| Petunjuk |
[1] Jawablah pertanyaan berikut berdasarkan tulisan tentang Gunung Bikini Bottom.
(a) Kapan saja film anak-anak itu diputar di stasiun televisi swasta?
(b) Dengan panggilan apa walikota Bikini Bottom disebut di dalam film?
(c) Apa yang akhirnya membuat lava panas berhenti?
[2] Tolong lanjutkan tulisan tentang Gunung Bikini Bottom dari titik terakhirnya.

| Teks yang ditampilkan |
Teringat dengan film Spongebob Squarepantsedisi Gunung Bikini Bottom Meletus, film anak-anak
yang setiap pagi dan sore diputar distasiun televisi swasta. Membangkitkan
imajinasi saya selaku manusia Indonesia, dalam melihat kondisi alam yang
akhir-akhir ini melanda Indonesia. Dipertontonkan dalam film anak-anak itu,
pada suatu hari Gunung Bikini Bottom
meletus dengan sangat hebatnya, sampai seluruh warga Bikini Bottom sendiri pun
kewalahan dalam menanggulangi bencana itu. Bahkan seorang walikota Bikini Bottom, disebutkan didalam film
dengan panggilan Major, juga bingung
dalam menenangkan warganya yang khawatir dengan keselamatannya masing-masing.
Akhirnya dalam rapat besar yang diadakan oleh petinggi negara tersebut, datang
seorang sang juru selamat yang mengatakan ada jalan untuk menghentikan gunung Bikini Bottom itu untuk tidak
mengeluarkan lava panas, yaitu dengan harus adanya suatu pengorbanan yang besar.
Disebutkan lagi mereka yang harus di korbankan itu adalah mereka yang
menderita, dan Squidward lah sosok
manusia congkak, sombong, suka pada kenyamanan yang harus di korbankan. Dengan
alih-alih warga Bikini Bottom yang
pernah mendengarkan alibi Squidward
yang hidupnya sangat selalu menderita. Alhasil memang Squidward lah yang di korbankan, tetapi justru rumahnya yang
menutupi kawah gunung tersebut dan akhirnya lava panas berhenti.

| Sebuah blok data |
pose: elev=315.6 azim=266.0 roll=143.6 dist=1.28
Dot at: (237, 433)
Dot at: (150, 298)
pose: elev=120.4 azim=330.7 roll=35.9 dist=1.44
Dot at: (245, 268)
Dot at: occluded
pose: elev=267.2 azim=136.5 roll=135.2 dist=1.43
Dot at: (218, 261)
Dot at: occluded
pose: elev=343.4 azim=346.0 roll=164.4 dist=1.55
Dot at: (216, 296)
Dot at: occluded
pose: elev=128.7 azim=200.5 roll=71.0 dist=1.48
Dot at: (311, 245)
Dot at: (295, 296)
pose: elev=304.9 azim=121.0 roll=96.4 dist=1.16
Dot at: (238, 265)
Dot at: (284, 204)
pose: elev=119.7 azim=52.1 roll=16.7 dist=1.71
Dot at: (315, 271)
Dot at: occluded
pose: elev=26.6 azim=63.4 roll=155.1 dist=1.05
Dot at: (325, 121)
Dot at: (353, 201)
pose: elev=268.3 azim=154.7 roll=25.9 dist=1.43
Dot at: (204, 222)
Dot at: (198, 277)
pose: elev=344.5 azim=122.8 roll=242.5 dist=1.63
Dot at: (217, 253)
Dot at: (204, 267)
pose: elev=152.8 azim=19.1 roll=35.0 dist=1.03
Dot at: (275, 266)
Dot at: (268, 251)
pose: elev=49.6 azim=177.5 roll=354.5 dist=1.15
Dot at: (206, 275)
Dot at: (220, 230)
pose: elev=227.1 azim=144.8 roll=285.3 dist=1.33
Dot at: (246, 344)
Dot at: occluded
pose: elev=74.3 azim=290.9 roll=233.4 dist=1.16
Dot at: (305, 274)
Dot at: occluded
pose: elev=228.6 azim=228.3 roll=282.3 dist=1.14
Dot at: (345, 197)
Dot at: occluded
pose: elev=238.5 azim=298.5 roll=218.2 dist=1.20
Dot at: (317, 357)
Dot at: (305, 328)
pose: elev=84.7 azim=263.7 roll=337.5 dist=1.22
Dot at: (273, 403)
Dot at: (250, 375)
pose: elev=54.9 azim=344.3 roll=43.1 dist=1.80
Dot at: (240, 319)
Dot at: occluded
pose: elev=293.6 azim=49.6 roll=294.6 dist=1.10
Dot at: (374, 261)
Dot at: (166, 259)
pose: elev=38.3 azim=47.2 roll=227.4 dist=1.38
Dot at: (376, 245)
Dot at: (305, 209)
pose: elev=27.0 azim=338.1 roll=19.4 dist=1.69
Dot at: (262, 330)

| Jawaban per tugas |
[1]
(a) Setiap pagi dan sore.
(b) Major.
(c) Rumah Squidward menutupi kawah gunung tersebut.

[2]
Jika dikontekskan dengan bencana
alam yang terjadi di Indonesia akhir-akhir ini sangatlah tepat untuk mengakhiri
segala penderitaan korban bencana alam itu, yaitu dengan adanya suatu
pengorbanan. Bukan justru yang dilakukan adalah rasa syukur akan suatu bencana,
dengan anugerah yang di berikan oleh Tuhan yang Maha Kuasa, dengan
diterjemahkan oleh yang mempunyai kepentingan politik pragmatis dengan ditandai
berbondong-bondongnya partai politik dalam memberikan bantuan layaknya sinterklas bukan cowboy; setelah memberikan bantuan atau hadiah di tinggal pergi,
ketika kekuasaan sudah didapatkan justru meninggalkan rakyat, dan datang lagi
pada saat musim politik datang (pemilu). Yang harapannya adalah partisipasi
rakyat dalam memilih golongannya (partai) agar menang dalam pemilu, tetapi
melupakan esensi partisipasi politik yang sebenar-benarnya dalam membangun
masyarakat yang adil, makmur, dan sejahtera sesuai dengan khittah politik.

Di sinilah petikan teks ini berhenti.